WAC 182-502-0005   Core provider agreement (CPA).   (1) ((All healthcare)) The agency only pays claims submitted by or on behalf of a health care professional((s)), ((healthcare entities)) health care entity, supplier((s)) or contractor((s)) of service ((must have)) that has an approved core provider agreement (CPA) with the agency or ((be enrolled as)) is a performing provider on an approved CPA ((to provide healthcare services to an eligible medical assistance client; otherwise any request for payment will be denied)) with the agency.

     (2) ((For services provided out-of-state refer to WAC 388-501-0180, 388-501-0182 and 388-501-0184.

     (3) All performing providers of services to a medical assistance client must be enrolled under the billing provider's CPA.

     (4) The department does not pay for services provided to clients during the CPA application process, regardless of whether the CPA is later approved or denied, except as provided in subsection (5) of this section.

     (5) Enrollment of a provider applicant is effective no earlier than the date of approval of the provider application.

     (a) Any exceptions must be requested in writing to the medicaid director with justification as to why the applicant's effective date should be prior to the CPA approval date. The requested effective date must be noted and must be covered by any applicable license or certification submitted with this application. Only the medicaid director or the medicaid director's written designee may approve exceptions. Exceptions will only be considered for the following:

     (i) Emergency services;

     (ii) Department-approved out-of-state services;

     (iii) Retroactive client eligibility; or

     (iv) Other critical department need as determined by the medicaid director or the medicaid director's written designee.

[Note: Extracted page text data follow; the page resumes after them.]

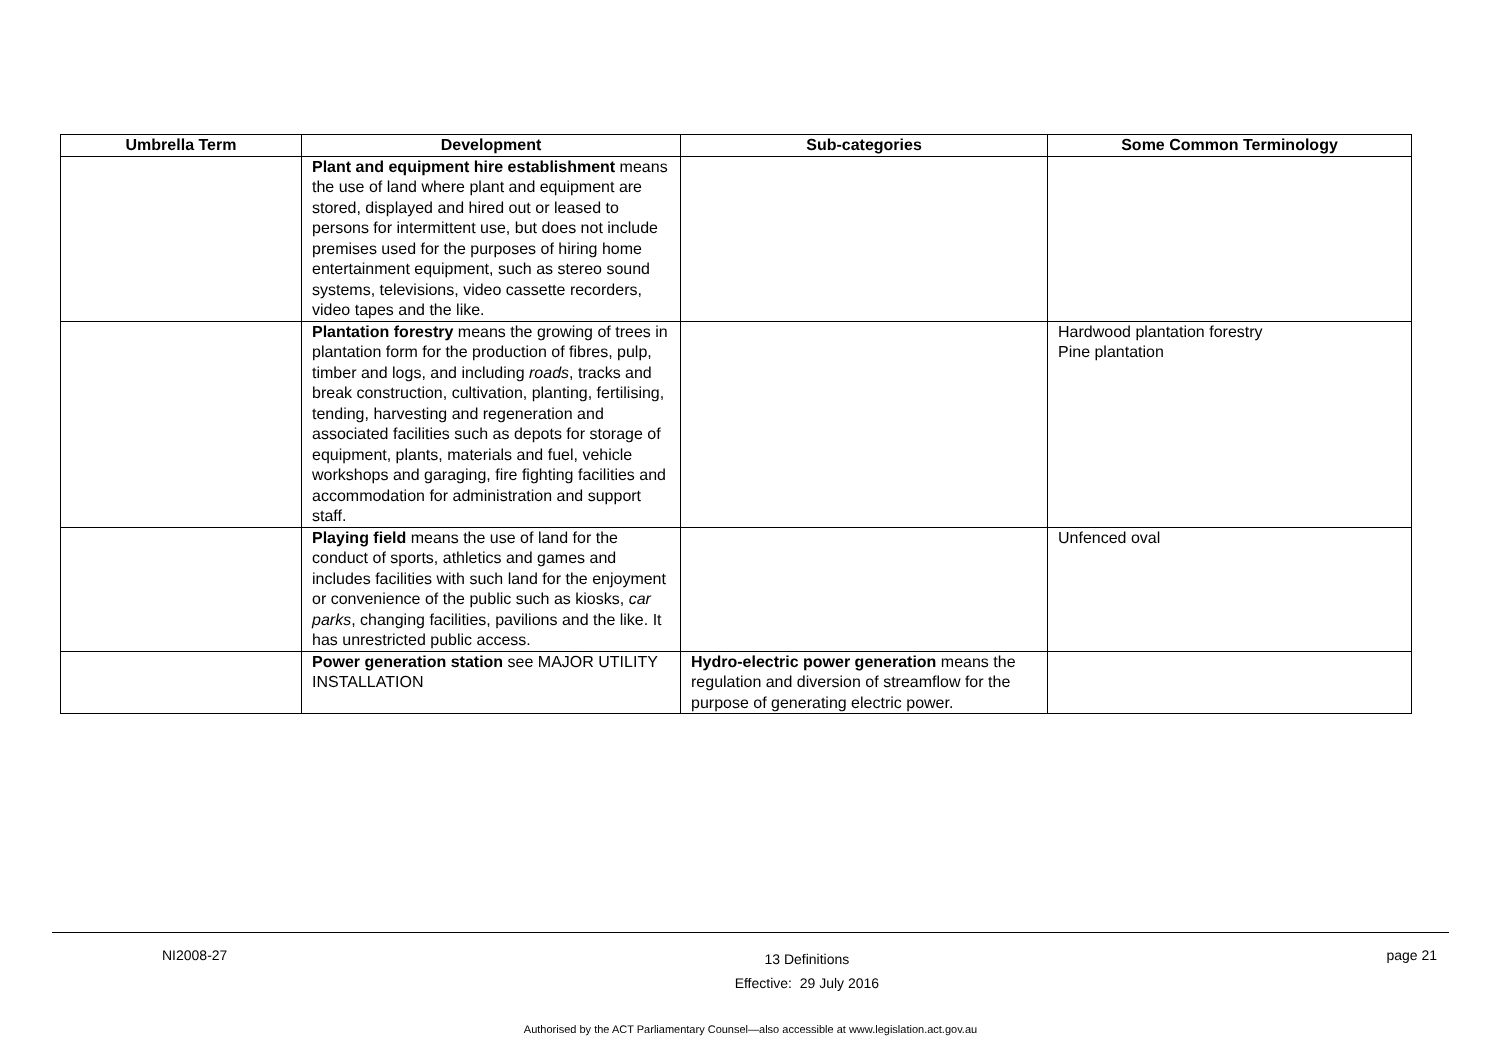| Umbrella Term | Development | Sub-categories | Some Common Terminology |
| --- | --- | --- | --- |
| | Plant and equipment hire establishment means the use of land where plant and equipment are stored, displayed and hired out or leased to persons for intermittent use, but does not include premises used for the purposes of hiring home entertainment equipment, such as stereo sound systems, televisions, video cassette recorders, video tapes and the like. | | |
| | Plantation forestry means the growing of trees in plantation form for the production of fibres, pulp, timber and logs, and including roads , tracks and break construction, cultivation, planting, fertilising, tending, harvesting and regeneration and associated facilities such as depots for storage of equipment, plants, materials and fuel, vehicle workshops and garaging, fire fighting facilities and accommodation for administration and support staff. | | Hardwood plantation forestry Pine plantation |
| | Playing field means the use of land for the conduct of sports, athletics and games and includes facilities with such land for the enjoyment or convenience of the public such as kiosks, car parks , changing facilities, pavilions and the like. It has unrestricted public access. | | Unfenced oval |
| | Power generation station see MAJOR UTILITY INSTALLATION | Hydro-electric power generation means the regulation and diversion of streamflow for the purpose of generating electric power. | |
NI2008-27 13 Definitions
Effective: 29 July 2016 page 21
Authorised by the ACT Parliamentary Counsel—also accessible at www.legislation.act.gov.au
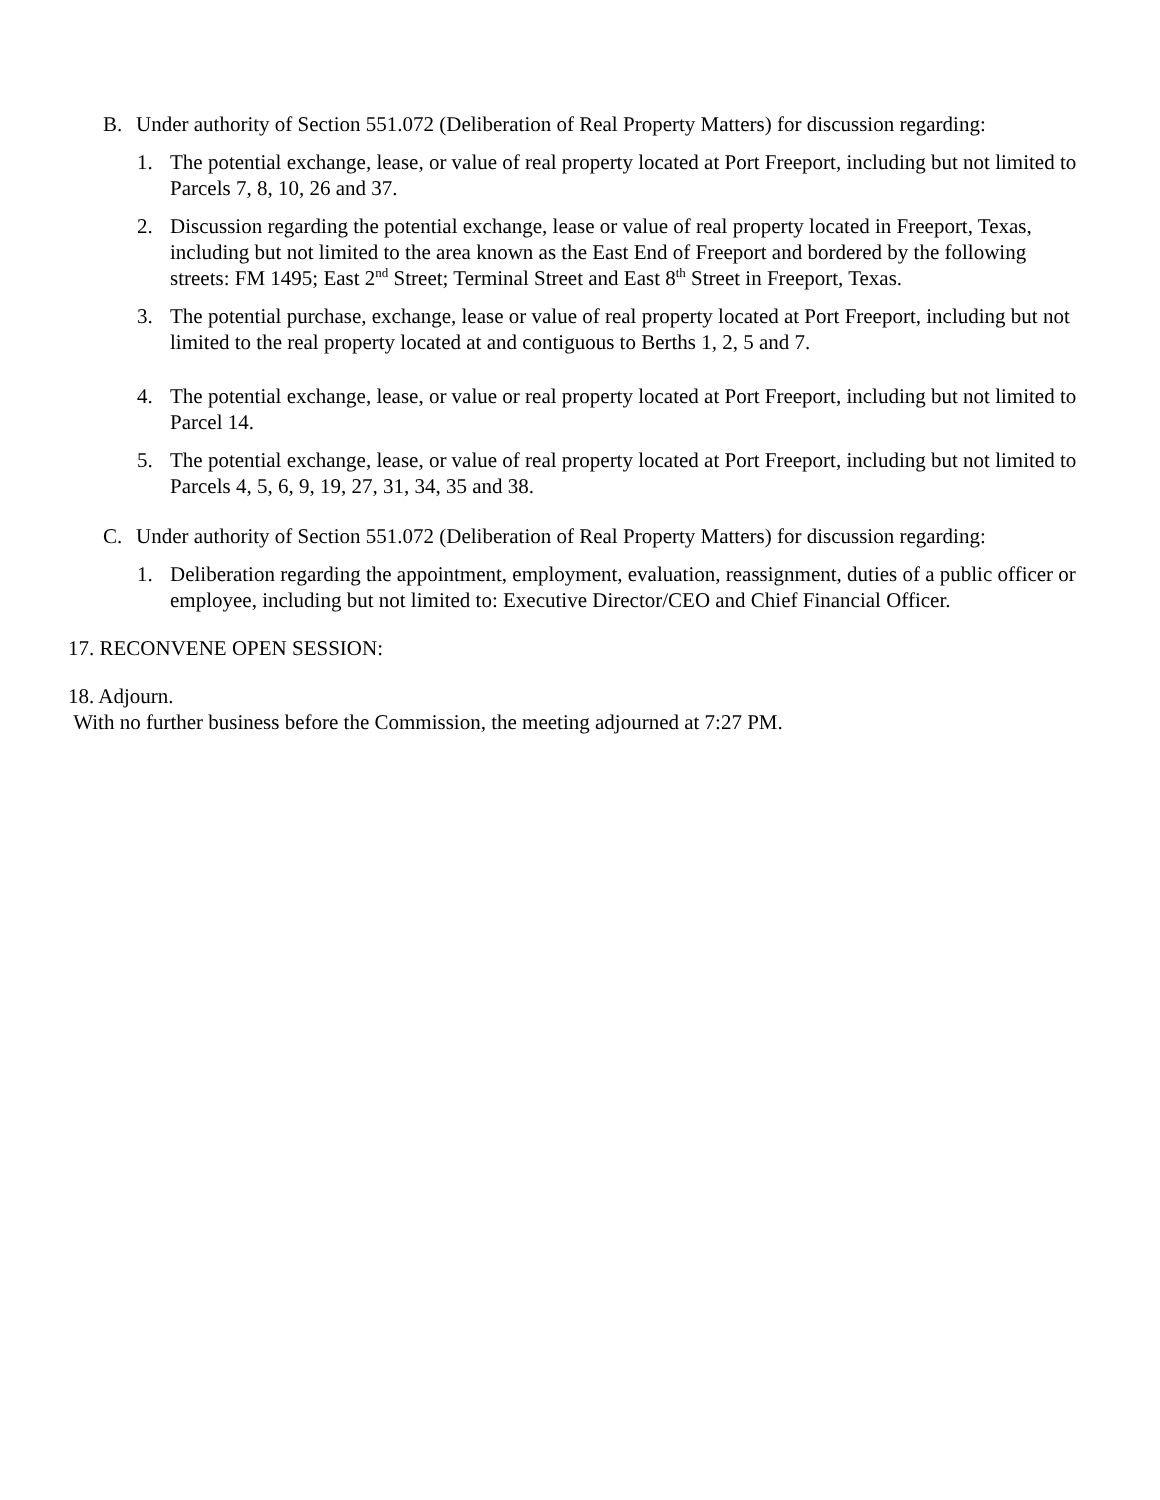B. Under authority of Section 551.072 (Deliberation of Real Property Matters) for discussion regarding:
1. The potential exchange, lease, or value of real property located at Port Freeport, including but not limited to Parcels 7, 8, 10, 26 and 37.
2. Discussion regarding the potential exchange, lease or value of real property located in Freeport, Texas, including but not limited to the area known as the East End of Freeport and bordered by the following streets: FM 1495; East 2<sup>nd</sup> Street; Terminal Street and East 8<sup>th</sup> Street in Freeport, Texas.
3. The potential purchase, exchange, lease or value of real property located at Port Freeport, including but not limited to the real property located at and contiguous to Berths 1, 2, 5 and 7.
4. The potential exchange, lease, or value or real property located at Port Freeport, including but not limited to Parcel 14.
5. The potential exchange, lease, or value of real property located at Port Freeport, including but not limited to Parcels 4, 5, 6, 9, 19, 27, 31, 34, 35 and 38.
C. Under authority of Section 551.072 (Deliberation of Real Property Matters) for discussion regarding:
1. Deliberation regarding the appointment, employment, evaluation, reassignment, duties of a public officer or employee, including but not limited to: Executive Director/CEO and Chief Financial Officer.
17. RECONVENE OPEN SESSION:
18. Adjourn.
With no further business before the Commission, the meeting adjourned at 7:27 PM.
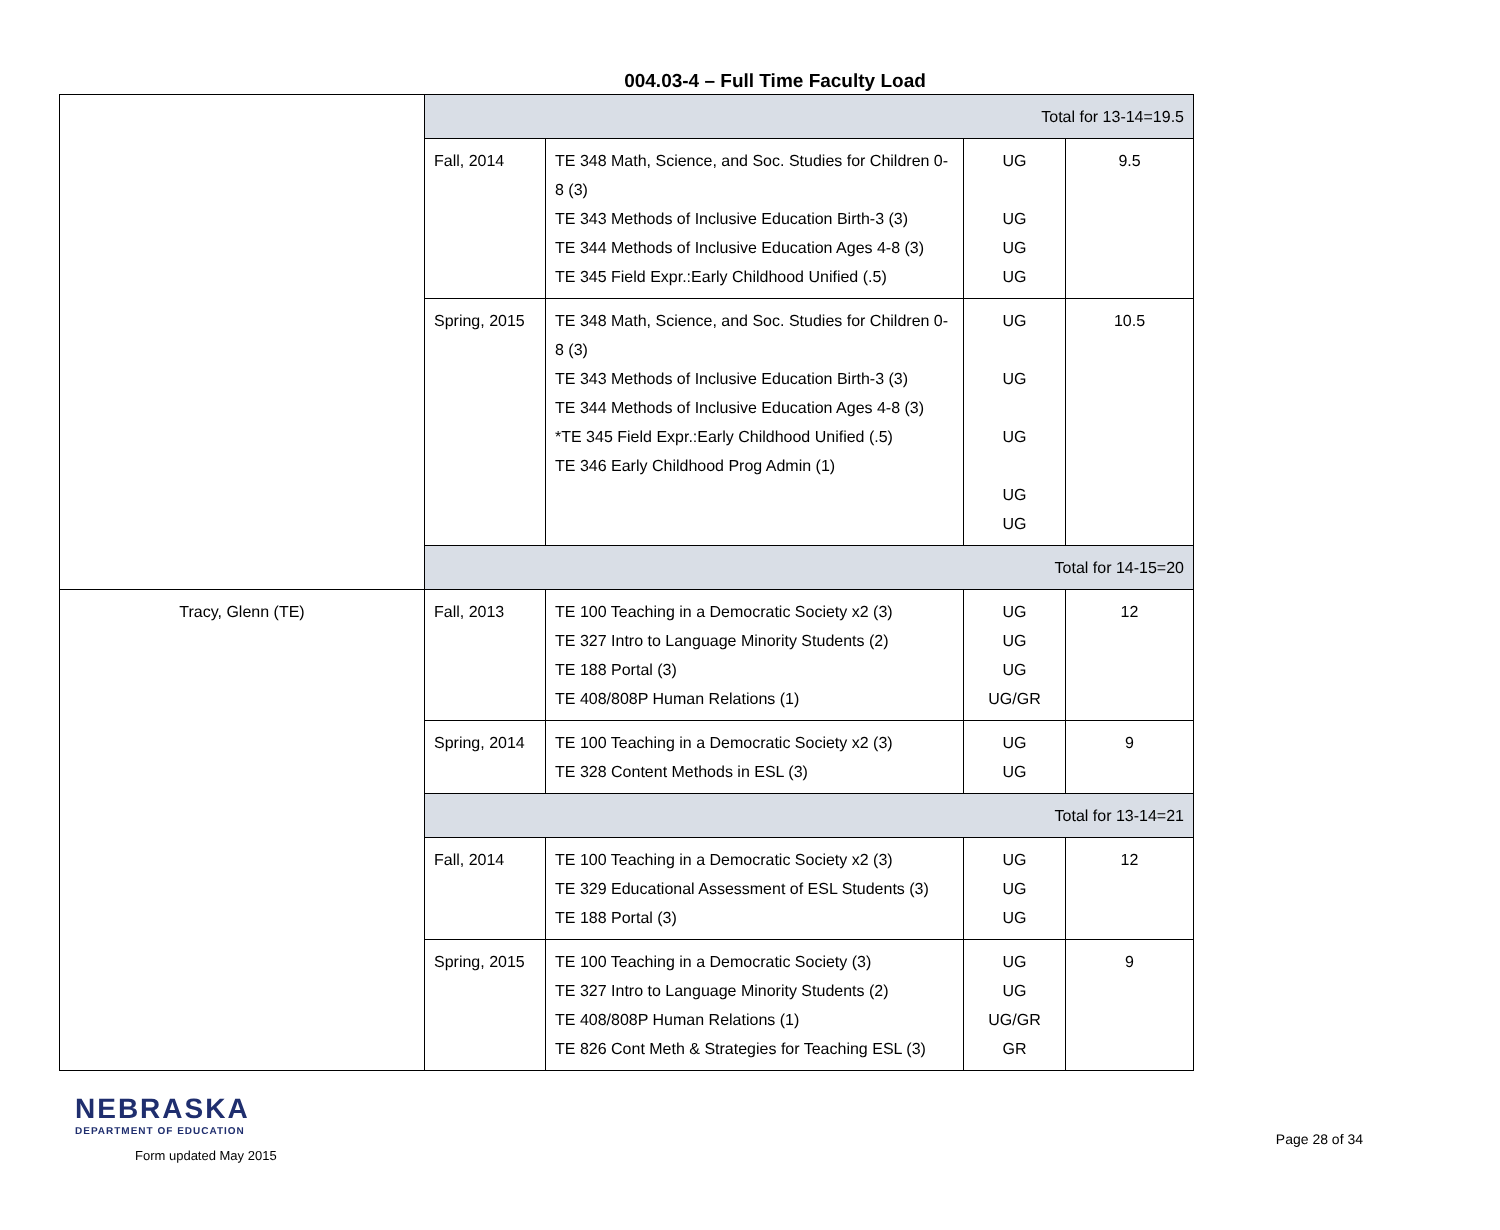004.03-4 – Full Time Faculty Load
| | Total for 13-14=19.5 | | | |
| | Fall, 2014 | TE 348 Math, Science, and Soc. Studies for Children 0-8 (3) TE 343 Methods of Inclusive Education Birth-3 (3) TE 344 Methods of Inclusive Education Ages 4-8 (3) TE 345 Field Expr.:Early Childhood Unified (.5) | UG UG UG UG | 9.5 |
| | Spring, 2015 | TE 348 Math, Science, and Soc. Studies for Children 0-8 (3) TE 343 Methods of Inclusive Education Birth-3 (3) TE 344 Methods of Inclusive Education Ages 4-8 (3) *TE 345 Field Expr.:Early Childhood Unified (.5) TE 346 Early Childhood Prog Admin (1) | UG UG UG UG UG | 10.5 |
| | Total for 14-15=20 | | | |
| Tracy, Glenn (TE) | Fall, 2013 | TE 100 Teaching in a Democratic Society x2 (3) TE 327 Intro to Language Minority Students (2) TE 188 Portal (3) TE 408/808P Human Relations (1) | UG UG UG UG/GR | 12 |
| | Spring, 2014 | TE 100 Teaching in a Democratic Society x2 (3) TE 328 Content Methods in ESL (3) | UG UG | 9 |
| | Total for 13-14=21 | | | |
| | Fall, 2014 | TE 100 Teaching in a Democratic Society x2 (3) TE 329 Educational Assessment of ESL Students (3) TE 188 Portal (3) | UG UG UG | 12 |
| | Spring, 2015 | TE 100 Teaching in a Democratic Society (3) TE 327 Intro to Language Minority Students (2) TE 408/808P Human Relations (1) TE 826 Cont Meth & Strategies for Teaching ESL (3) | UG UG UG/GR GR | 9 |
NEBRASKA
DEPARTMENT OF EDUCATION
Form updated May 2015
Page 28 of 34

     (b) For federally-qualified health centers (FQHCs), see WAC 388-548-1200. For rural health clinics (RHCs), see WAC 388-549-1200.)) Performing providers of services to a medical assistance client must be enrolled under the billing providers' CPA.

     (3) Any ordering, prescribing, or referring providers must be enrolled in the agency's claims payment system in order for any services or supplies ordered, prescribed, or referred by them to be paid. The national provider identifier (NPI) of any referring, prescribing, or ordering provider must be included on the claim form.

     (4) For services provided out-of-state, refer to WAC 182-501-0180, 182-501-0182, and 182-501-0184.

     (5) The agency does not pay for services provided to clients during the CPA application process, regardless of whether the agency later approves or denies the CPA application, except as provided in subsection (6) of this section.

     (6) Enrollment of a provider applicant is effective on the date the agency approves the provider application.

     (a) A provider applicant may ask for an effective date earlier than the agency's approval of the provider application by submitting a written request to the agency's chief medical officer. The request must specify the requested effective date and include an explanation justifying the earlier effective date. The chief medical officer will not authorize an effective date that is:

     (i) Earlier than the effective date of any required license or certification; or

     (ii) More than three hundred sixty-five days prior to the agency's approval of the provider application.

     (b) The chief medical officer or designee may approve exceptions as follows:

     (i) Emergency services;

     (ii) Agency-approved out-of-state services;

     (iii) Medicaid provider entities that are subject to survey and certification by CMS or the state survey agency;

     (iv) Retroactive client eligibility; or

     (v) Other critical agency need as determined by the agency's chief medical officer or designee.

     (c) For federally qualified health centers (FQHCs), see WAC 182-548-1200. For rural health clinics (RHCs), see WAC 182-549-1200.

     (d) Exceptions granted under this subsection (6) do not supersede or otherwise change the agency's timely billing requirements under WAC 182-502-0150.

[11-14-075, recodified as § 182-502-0005, filed 6/30/11, effective 7/1/11. Statutory Authority: RCW 74.08.090, 74.09.080, and 74.09.290. 11-11-017, § 388-502-0005, filed 5/9/11, effective 6/9/11.]